Kale and White Bean Vegetable Soup


I made this amazing soup yesterday. It was a cold rainy day and neither of the kids were home, it was quiet and we had a fire going... so it called out to me to make some comfort food. I adapted my recipe from several different recipes.
Kale and White Bean Soup
This photo is from Epicurious, it was the closest thing to my soup, but the recipe is quite a bit different. If you would like to see there's click http://www.epicurious.com/recipes/food/views/Kale-and-White-Bean-Soup-106153.
Lisa's Recipe
2-3 T Olive Oil
1 large yellow onion chopped 
4 garlic cloves minced
6-8 cups homemade chicken stock
8 small red potatoes
6 small slender organic carrots
2 stalks organic celery
1 or 2 bunches of kale (I like to use two different kinds)
2 cans Cannellini beans
1 can diced tomatoes
About 2 T. Smoked Paprika
About 1t. freshly ground pepper and 1t. freshly ground kosher salt
About 1/2 t. cayenne paper
About 1 t. thyme, oregano, basil, cumin seed
a loaf of bread of your choice for homemade croutons
more olive oil
Fresh Parmesan cheese


1. In bottom of cast iron dutch oven, saute onion and garlic in Olive oil.
2. Add chicken stock to about 2/3 of pot and bring to a boil.
3. Chop carrots, celery, potatoes and kale into bite sized portions, add to pot.
4. Add canned tomatoes.
5. Stir in spices to taste.
6. let simmer for an hour then add beans and simmer another hour or so.

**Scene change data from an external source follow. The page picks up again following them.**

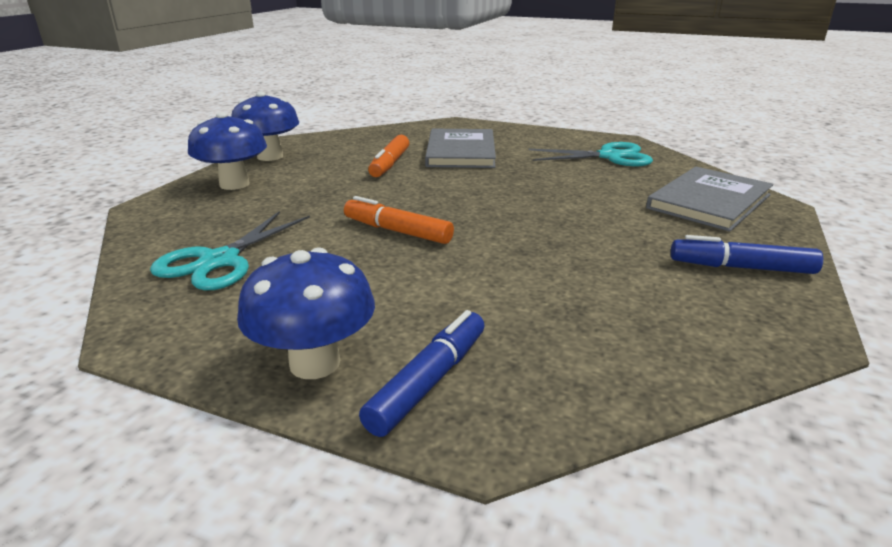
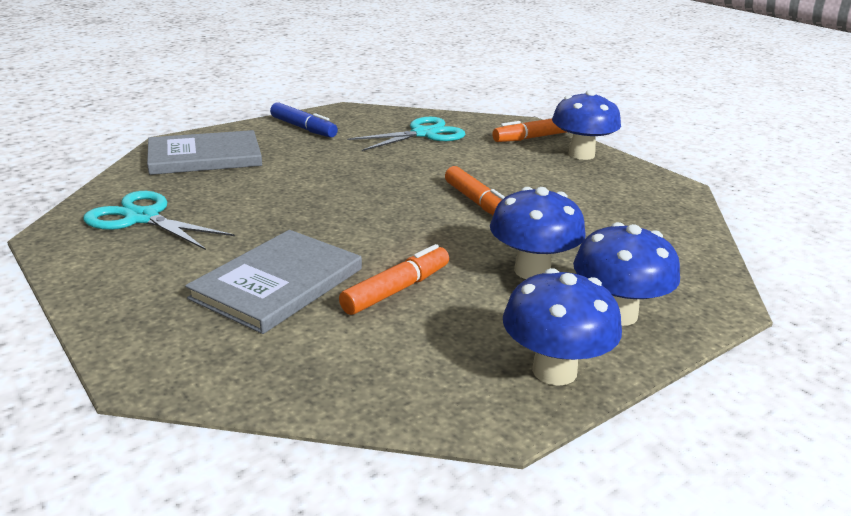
camera: 150 degrees left, 0 degrees up
turquoise scissors [150,211,310,290] -> turquoise scissors moved to [347,117,465,151]
blue marker [359,310,484,437] -> orange marker [492,119,566,142]
none -> blue mushroom [490,187,586,279]

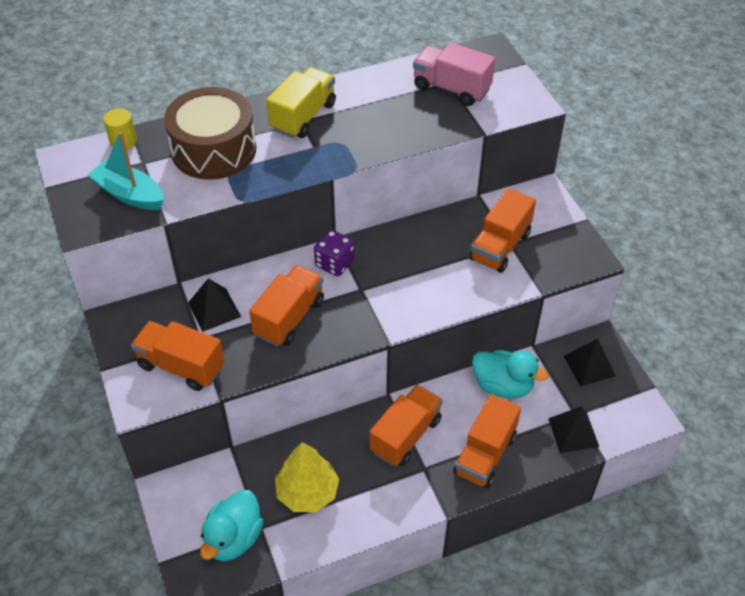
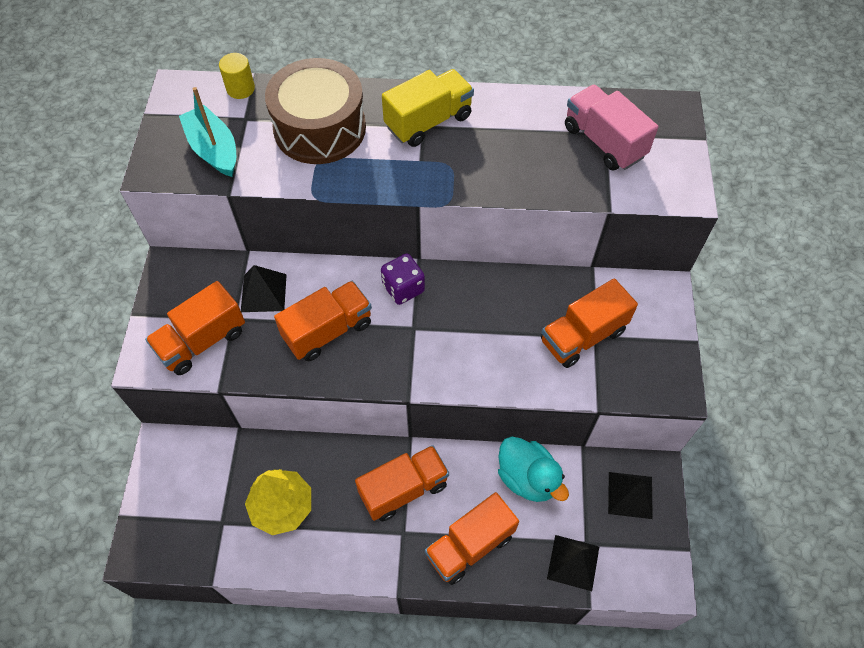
camera: 25 degrees right, 10 degrees up
orange truck [131,321,225,391] -> orange truck turned 90 degrees counterclockwise [145,281,245,375]
turquoise duck [200,490,264,561] -> none

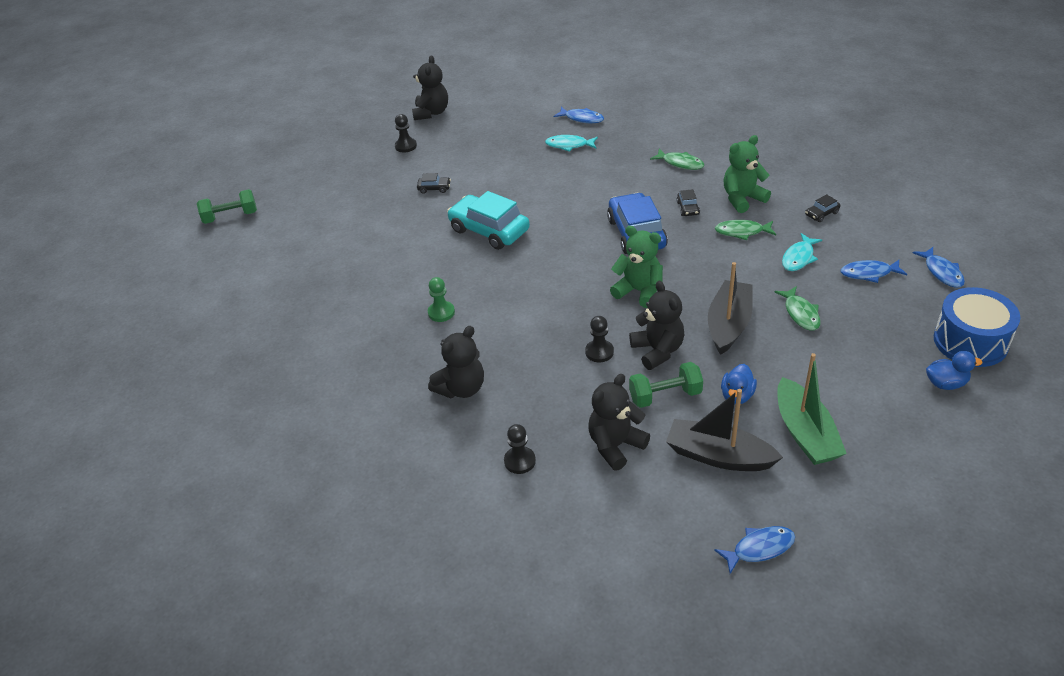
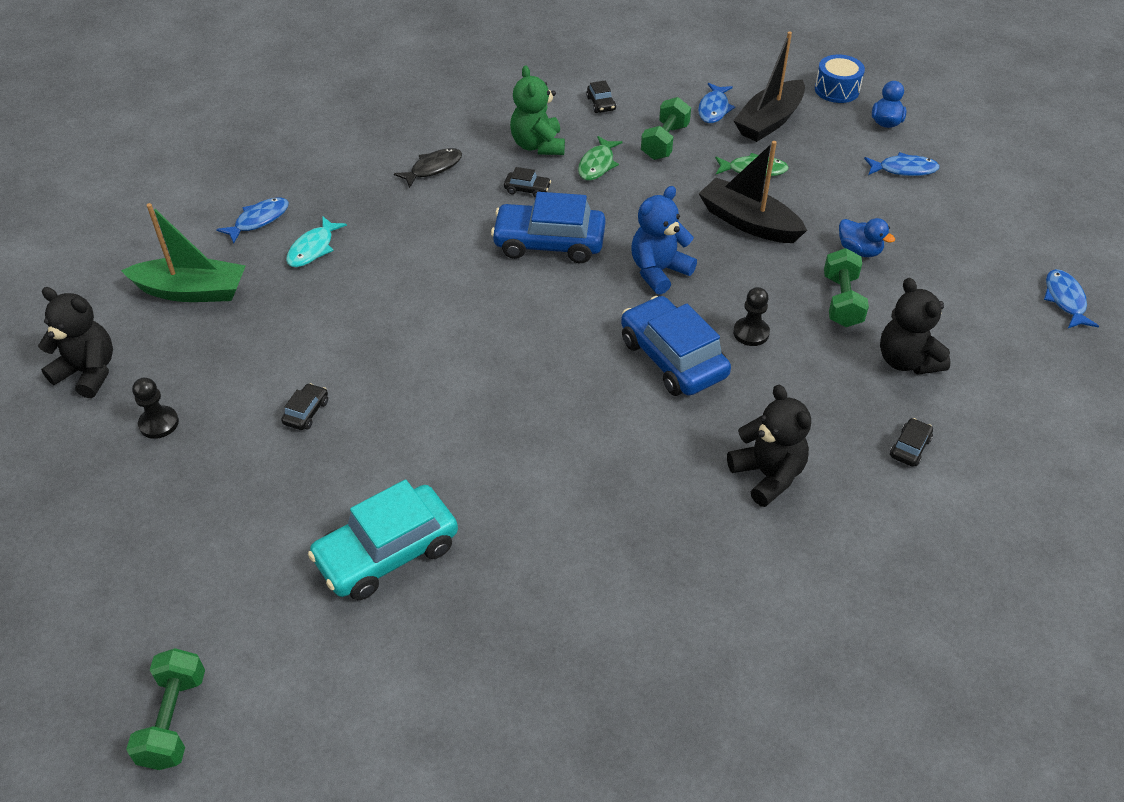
camera: 75 degrees left, 5 degrees up
green pawn [428,277,455,322] -> none
turquoise car [447,191,530,250] -> turquoise car moved to [308,479,458,600]
black pawn [504,424,536,474] -> black car [890,418,933,466]
green teddy bear [610,226,663,308] -> blue teddy bear [631,186,697,295]
black teddy bear [629,281,684,370] -> none
green fish [650,149,705,170] -> black fish [394,148,462,188]
black boat [666,389,783,471] -> black boat moved to [733,31,805,142]
green boat [777,353,847,465] -> green boat moved to [121,203,246,302]
turquoise fish [782,233,822,271] -> green dumbbell [641,97,691,160]
blue fish [913,247,965,288] -> blue fish moved to [864,152,940,176]
blue drum [934,287,1020,367] -> blue drum [815,55,865,103], size x0.65
none -> blue car [621,296,731,396]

7. Preheat oven to 375 degrees.
8. Chop more kale and the loaf of bread.
9. Toss Kale in olive oil to coat, spread thinly on cookie sheet and lightly salt.
10. Toss bread cubes in olive oil lightly and spread on separate cookie sheet.
11. Roast Kale until crisp and bread cubes until lightly browned.
12. Serve soup with Kale chips and bread cubes on top, lightly sprinkle entire dish with parmesan cheese and ENJOY!!!